For a sense of how the EX40 drives and where it sits against rivals, this independent UK review is a useful watch before you commit to a scheme order.
Where to check the EX40 salary-sacrifice numbers next
Before you place a scheme order, run these checks so the figures hold for you:
- Ask your employer which provider runs the scheme and request a live EX40 Single Motor quote on your preferred term and mileage.
- Confirm the benefit-in-kind rate for the tax year you start in against HMRC’s company-car tables.
- Pull like-for-like quotes on a BMW iX1 and Mercedes EQA so you can see the EX40’s value advantage.
- Check the scheme’s leaver and early-termination terms and whether early-exit protection is included.
- Confirm what the monthly cost covers, and whether a home charger is part of the deal.
- If you are a Scottish taxpayer, recalculate using the Scottish income-tax bands.

Our take
For a higher-rate or additional-rate taxpayer who wants a sensible, safe premium EV through payroll, the Volvo EX40 on salary sacrifice is one of the easiest recommendations in the class.

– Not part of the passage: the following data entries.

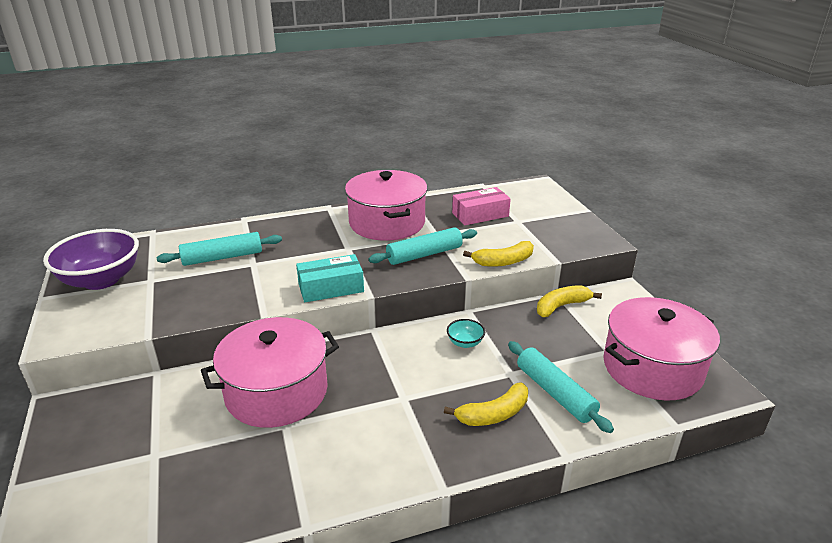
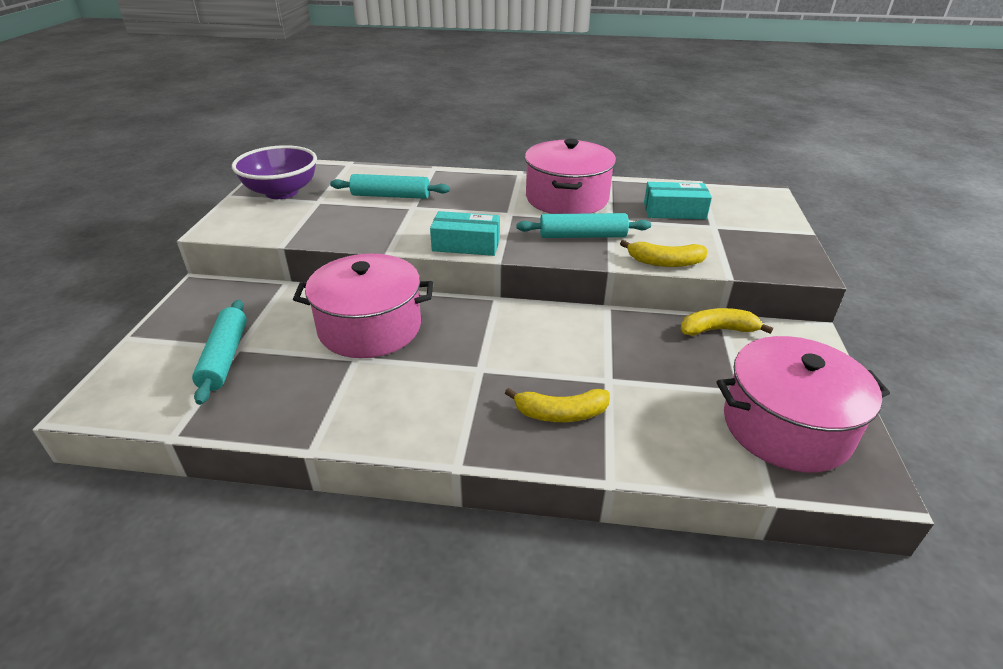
camera: 25 degrees right, 5 degrees up
turquoise bowl [447,319,485,348] -> none
pink box [452,187,511,225] -> turquoise box [644,182,712,219]
turquoise rolling pin [508,341,614,433] -> turquoise rolling pin moved to [192,300,247,405]

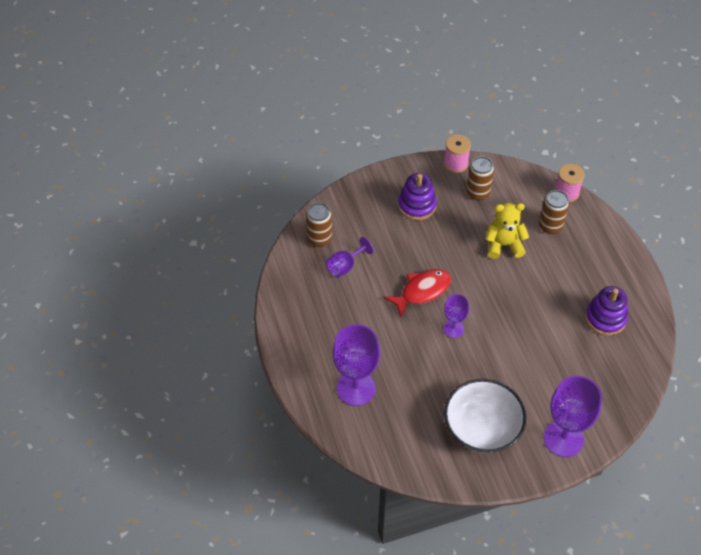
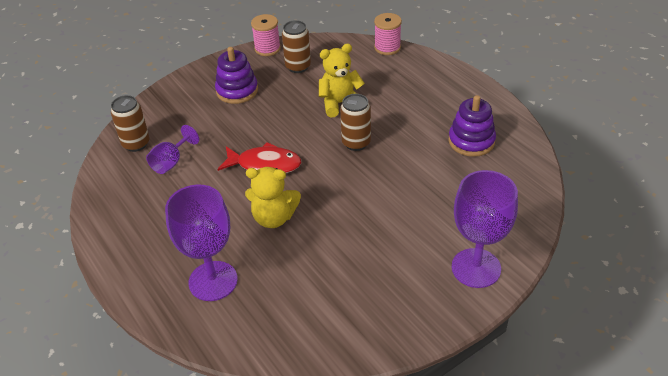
camera: 15 degrees left, 10 degrees down
red fish [384,269,451,317] -> red fish turned 60 degrees clockwise [218,142,302,173]
purple goblet [443,294,469,338] -> none
white bowl [444,379,526,453] -> none
brown can [539,190,569,234] -> brown can moved to [340,94,371,151]
none -> yellow teddy bear [245,167,301,228]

We would order the Single Motor rather than the twin-motor car, because it carries the lowest P11D and the best range, which is the combination that keeps the net figure so competitive. We would be honest about range before signing, because it is the EX40’s relative weak point, and we would read the leaver terms twice if your job feels uncertain. Our view is that the tax case is strong and the value is real, and the EX40 is the right buy for anyone who prizes calm, safety and a low monthly number over driving thrills or maximum miles; if those last two matter most, a rival such as the one in our Tesla Model Y salary sacrifice maths will suit you better.